The first is the money in politics. I think the last presidential election cost around a billion dollars. That works out to less than a dollar a year per citizen. It doesn't seem like a lot of money to spend to determine the direction of your country. As for the lobbyists and corporate donations, it sure looks like the general public can generate a lot more money through millions of small donations then any corporation could part with. Even looking at a few of the previous elections, I think Obama and Harper both benefited from lower average donations from a larger group of people. I think the problem might not be the money, but rather that only a few are engaged enough to spend it while the others complain. I would wonder how many of the protestors have donated even 5$ a year to a party or political campaign that they believe in.

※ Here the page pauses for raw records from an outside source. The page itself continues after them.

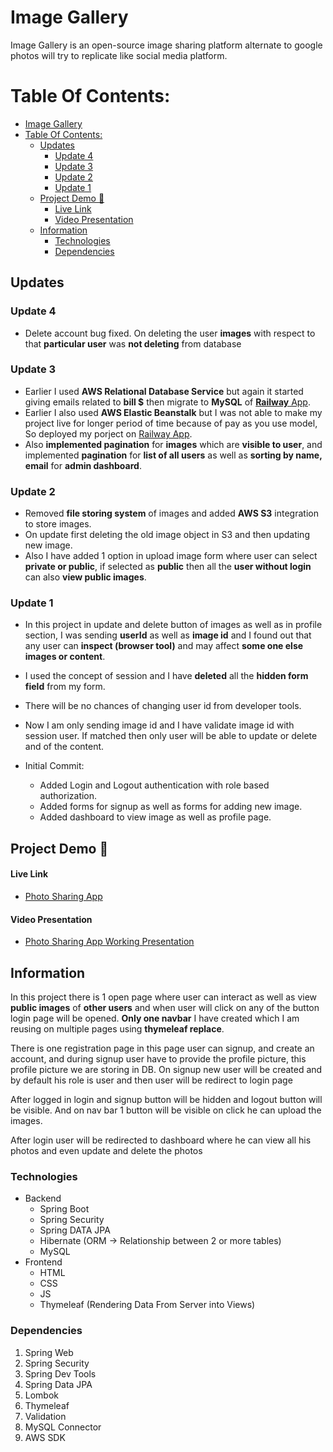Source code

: # Image Gallery

Image Gallery is an open-source image sharing platform alternate to google photos will try to replicate like social media platform.

# Table Of Contents:

- [Image Gallery](#image-gallery)
- [Table Of Contents:](#table-of-contents)
  - [Updates](#updates)
    - [Update 4](#update-4)
    - [Update 3](#update-3)
    - [Update 2](#update-2)
    - [Update 1](#update-1)
  - [Project Demo 🔗](#project-demo-)
      - [Live Link](#live-link)
      - [Video Presentation](#video-presentation)
  - [Information](#information)
    - [Technologies](#technologies)
    - [Dependencies](#dependencies)

## Updates

### Update 4

- Delete account bug fixed. On deleting the user **images** with respect to that **particular user** was **not deleting** from database

### Update 3

- Earlier I used **AWS Relational Database Service** but again it started giving emails related to **bill $** then migrate to **MySQL** of [**Railway** App](https://railway.app).
- Earlier I also used **AWS Elastic Beanstalk** but I was not able to make my project live for longer period of time because of pay as you use model, So deployed my porject on [Railway App](https://railway.app).
- Also **implemented pagination** for **images** which are **visible to user**, and implemented **pagination** for **list of all users** as well as **sorting by name, email** for **admin dashboard**.

### Update 2

- Removed **file storing system** of images and added **AWS S3** integration to store images.
- On update first deleting the old image object in S3 and then updating new image.
- Also I have added 1 option in upload image form where user can select **private or public**, if selected as **public** then all the **user without login** can also **view public images**.

### Update 1

- In this project in update and delete button of images as well as in profile section, I was sending **userId** as well as **image id** and I found out that any user can **inspect (browser tool)** and may affect **some one else images or content**.
- I used the concept of session and I have **deleted** all the **hidden form field** from my form.
- There will be no chances of changing user id from developer tools.
- Now I am only sending image id and I have validate image id with session user. If matched then only user will be able to update or delete and of the content.

- Initial Commit:
  - Added Login and Logout authentication with role based authorization.
  - Added forms for signup as well as forms for adding new image.
  - Added dashboard to view image as well as profile page.

## Project Demo 🔗

#### Live Link 

- [Photo Sharing App](https://image-gallery-production.up.railway.app/)

#### Video Presentation

- [Photo Sharing App Working Presentation](https://www.linkedin.com/posts/memon-abdul-gani_tech-springboot-aws-activity-7222093574392193025-bSy1?utm_source=share&utm_medium=member_desktop)

## Information

In this project there is 1 open page where user can interact as well as view **public images** of **other users** and when user will click on any of the button login page will be opened.
**Only one navbar** I have created which I am reusing on multiple pages using **thymeleaf replace**.

There is one registration page in this page user can signup, and create an account, and during signup user have to provide the profile picture, this profile picture we are storing in DB. On signup new user will be created and by default his role is user and then user will be redirect to login page

After logged in login and signup button will be hidden and logout button will be visible. And on nav bar 1 button will be visible on click he can upload the images.

After login user will be redirected to dashboard where he can view all his photos and even update and delete the photos

### Technologies

- Backend
  - Spring Boot
  - Spring Security
  - Spring DATA JPA
  - Hibernate (ORM -> Relationship between 2 or more tables)
  - MySQL
- Frontend
  - HTML
  - CSS
  - JS
  - Thymeleaf (Rendering Data From Server into Views)

### Dependencies

1. Spring Web
2. Spring Security
3. Spring Dev Tools
4. Spring Data JPA
5. Lombok
6. Thymeleaf
7. Validation
8. MySQL Connector
9. AWS SDK
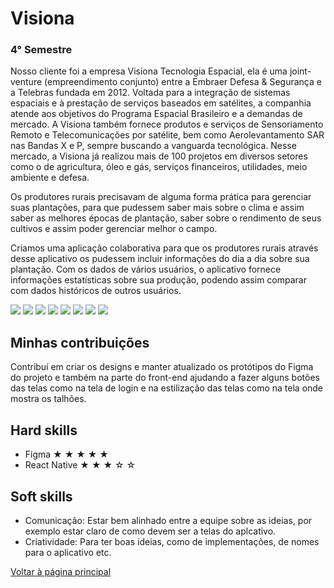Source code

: # Visiona 
### 4° Semestre
Nosso cliente foi a empresa Visiona Tecnologia Espacial, ela é uma joint-venture (empreendimento conjunto) entre a Embraer Defesa & Segurança e a Telebras fundada em 2012. Voltada para a integração de sistemas espaciais e à prestação de serviços baseados em satélites, a companhia atende aos objetivos do Programa Espacial Brasileiro e a demandas de mercado. A Visiona também fornece produtos e serviços de Sensoriamento Remoto e Telecomunicações por satélite, bem como Aerolevantamento SAR nas Bandas X e P, sempre buscando a vanguarda tecnológica. Nesse mercado, a Visiona já realizou mais de 100 projetos em diversos setores como o de agricultura, óleo e gás, serviços financeiros, utilidades, meio ambiente e defesa.

Os produtores rurais precisavam de alguma forma prática para gerenciar suas plantações, para que pudessem saber mais sobre o clima e assim saber as melhores épocas de plantação, saber sobre o rendimento de seus cultivos e assim poder gerenciar melhor o campo. 

Criamos uma aplicação colaborativa para que os produtores rurais através desse aplicativo os pudessem incluir informações do dia a dia sobre sua plantação. Com os dados de vários usuários, o aplicativo fornece informações estatísticas sobre sua produção, podendo assim comparar com dados históricos de outros usuários.

![ ](https://github.com/AnaPaulaSOliveira/Portifolio--TG/blob/main/images/create-property.gif)
![ ](https://github.com/AnaPaulaSOliveira/Portifolio--TG/blob/main/images/LoginScreen.gif)
![ ](https://github.com/AnaPaulaSOliveira/Portifolio--TG/blob/main/images/QuotationsScreen.gif)
![ ](https://github.com/AnaPaulaSOliveira/Portifolio--TG/blob/main/images/SigninScreen.gif)
![ ](https://github.com/AnaPaulaSOliveira/Portifolio--TG/blob/main/images/amostras.gif)
![ ](https://github.com/AnaPaulaSOliveira/Portifolio--TG/blob/main/images/expectativa-producao.gif)
![ ](https://github.com/AnaPaulaSOliveira/Portifolio--TG/blob/main/images/facebook-login.gif)
![ ](https://github.com/AnaPaulaSOliveira/Portifolio--TG/blob/main/images/google-login.gif)

## Minhas contribuições
Contribuí em criar os designs e manter atualizado os protótipos do Figma do projeto e também na parte do front-end ajudando a fazer alguns botões das telas como na tela de login e na estilização das telas como na tela onde mostra os talhões.

## Hard skills
- Figma ★ ★ ★ ★ ★ 
- React Native ★ ★ ★ ☆ ☆ 

## Soft skills
- Comunicação: Estar bem alinhado entre a equipe sobre as ideias, por exemplo estar claro de como devem ser a telas do aplcativo.
- Criatividade: Para ter boas ideias, como de implementações, de nomes para o aplicativo etc.


[Voltar à página principal](https://github.com/AnaPaulaSOliveira/Portifolio--TG/blob/main/README.md)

My second complaint is the wealth gap. I don't see a wealth gap as a bad thing by itself. If inflation adjusted income is dropping in any quintile there is a problem, but if everyone is making more money but some are seeing their wages increase faster than others why does that matter. As an example, if I start a business that bills out all employees at an hourly rate equivalent to cost plus 20% then if I need 5 employees to make the same income as the employees. From there, for every extra employee I hire, their salary will stay constant but my profits will go up. Looking at that purely from the perspective of the wage gap, hiring extra employees would make me a monster and sharing a rate increase with them in the form of a wage bump would be a neutral act.